Far out cosmology: a new approach to time (Introduction)

by David Turell , Thursday, December 10, 2020, 21:07 (1233 days ago) @ David Turell

A book review of time and cosmological entropy:

https://science.sciencemag.org/content/370/6522/1280?utm_campaign=toc_sci-mag_2020-12-1...

"...are we headed toward the ultimate mundanity of equilibrium in a so-called heat death? In The Janus Point, Julian Barbour takes on this and other fundamental questions, offering the reader a new perspective—illustrated with lucid examples and poetically constructed prose—on how the Universe started (or more precisely, how it did not start) and where it may be headed.

"Barbour argues that there is no beginning of time. The Big Bang, he maintains, was just a very special configuration of the Universe's fundamental building blocks, a shape he calls the Janus point. As we move away from this point, the shape changes, marking the passage of time. The “future,” he argues, lies in both directions, hence the reference to Janus, the two-faced Roman god of beginnings and transitions.

***

"One of the main thrusts of Barbour's proposal is an attempt to reconcile cosmological evolution with the second law of thermodynamics and an arrow of time. As a reminder, the second law is the one that tells us that systems tend toward increasing entropy, sometimes colloquially referred to as disorder. In a closed system, if we begin with order (low entropy), then disorder will grow until the entropy reaches a maximum. The change in entropy can be used to define past (low entropy) and future (high entropy).

"When applied to the Universe, the second law of thermodynamics evokes a number of questions. How did the Universe come to be in a state of low entropy, for example? Barbour's answer to this is the Janus point. In the three-body problem, the Janus point (i.e., a total collision) is an inevitability so long as the total angular momentum vanishes. Recall that angular momentum is among the sacred conserved quantities in classical mechanics, so vanishing at one time implies vanishing for all times. Barbour argues by analogy that the Universe, similarly restricted, must have a Janus point too. If true, the seemingly special configuration at the Janus point is not so special at all but in fact required by a conservation law.

"So, what happens when entropy reaches a maximum? Barbour dodges this question by arguing that entropy is not the right factor to consider and that we should instead look to complexity. With time, he argues, the building blocks of the Universe can arrange themselves into increasingly complex structures.

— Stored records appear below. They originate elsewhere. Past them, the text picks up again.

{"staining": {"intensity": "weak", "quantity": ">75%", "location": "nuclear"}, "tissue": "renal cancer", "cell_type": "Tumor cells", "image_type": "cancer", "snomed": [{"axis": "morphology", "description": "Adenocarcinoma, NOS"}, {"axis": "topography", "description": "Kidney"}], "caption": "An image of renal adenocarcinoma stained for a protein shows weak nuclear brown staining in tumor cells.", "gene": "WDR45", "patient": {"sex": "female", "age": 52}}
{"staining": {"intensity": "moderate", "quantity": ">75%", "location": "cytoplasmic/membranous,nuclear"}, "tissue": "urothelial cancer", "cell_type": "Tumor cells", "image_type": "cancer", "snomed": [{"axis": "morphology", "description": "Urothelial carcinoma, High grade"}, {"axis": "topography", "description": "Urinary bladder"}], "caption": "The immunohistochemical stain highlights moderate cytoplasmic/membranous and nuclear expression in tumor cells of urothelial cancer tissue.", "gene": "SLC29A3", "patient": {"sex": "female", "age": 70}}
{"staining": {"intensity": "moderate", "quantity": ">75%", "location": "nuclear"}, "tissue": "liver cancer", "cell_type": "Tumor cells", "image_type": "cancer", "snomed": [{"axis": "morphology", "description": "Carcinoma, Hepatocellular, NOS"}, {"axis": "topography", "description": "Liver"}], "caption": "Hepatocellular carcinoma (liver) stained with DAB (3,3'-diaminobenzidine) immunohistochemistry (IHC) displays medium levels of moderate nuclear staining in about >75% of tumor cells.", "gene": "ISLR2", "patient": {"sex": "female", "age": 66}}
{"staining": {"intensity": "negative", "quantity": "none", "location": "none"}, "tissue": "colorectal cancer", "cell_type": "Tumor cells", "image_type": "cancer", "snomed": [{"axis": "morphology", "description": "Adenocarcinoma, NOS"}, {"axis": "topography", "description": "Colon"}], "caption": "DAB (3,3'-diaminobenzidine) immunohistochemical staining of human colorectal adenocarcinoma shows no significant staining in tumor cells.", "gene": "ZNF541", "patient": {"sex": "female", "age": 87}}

"Barbour does not buy the argument that the Universe is akin to a closed system whose entropy can reach a maximum and instead takes the optimistic outlook that complexity has no bound and our cosmic party can go on forever. But could this be so? The observed accelerated expansion of the Universe, the most likely explanation of which is a cosmological constant, suggests otherwise. A Universe with a cosmological constant is one that has event horizons—points of no return. And just as Stephen Hawking showed with black holes, the event horizon has a temperature and forms what can be thought of as a sort of box. Whether this means we should think of the Universe as a closed system remains unclear, but if that is the case, the entropy of the system will eventually be maximized. Change will cease, save for fleeting departures from equilibrium, and mundanity will prevail. Let us hope that Barbour is right."

Comment: Far out theories are fun to note, but this author runs counter to most current thought about time and the Big Bang and eventual heat death.